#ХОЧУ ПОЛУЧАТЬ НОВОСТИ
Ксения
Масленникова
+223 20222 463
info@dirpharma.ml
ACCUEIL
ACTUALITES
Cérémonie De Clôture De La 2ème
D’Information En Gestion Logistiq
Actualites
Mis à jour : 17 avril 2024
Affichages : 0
——
• [WHAT NEEDS TO BE DONE] Retype every line above character for character, keeping the same order and line breaks.

• [EXERCISE OUTPUT]
#ХОЧУ ПОЛУЧАТЬ НОВОСТИ
Ксения
Масленникова
+223 20222 463
info@dirpharma.ml
ACCUEIL
ACTUALITES
Cérémonie De Clôture De La 2ème
D’Information En Gestion Logistiq
Actualites
Mis à jour : 17 avril 2024
Affichages : 0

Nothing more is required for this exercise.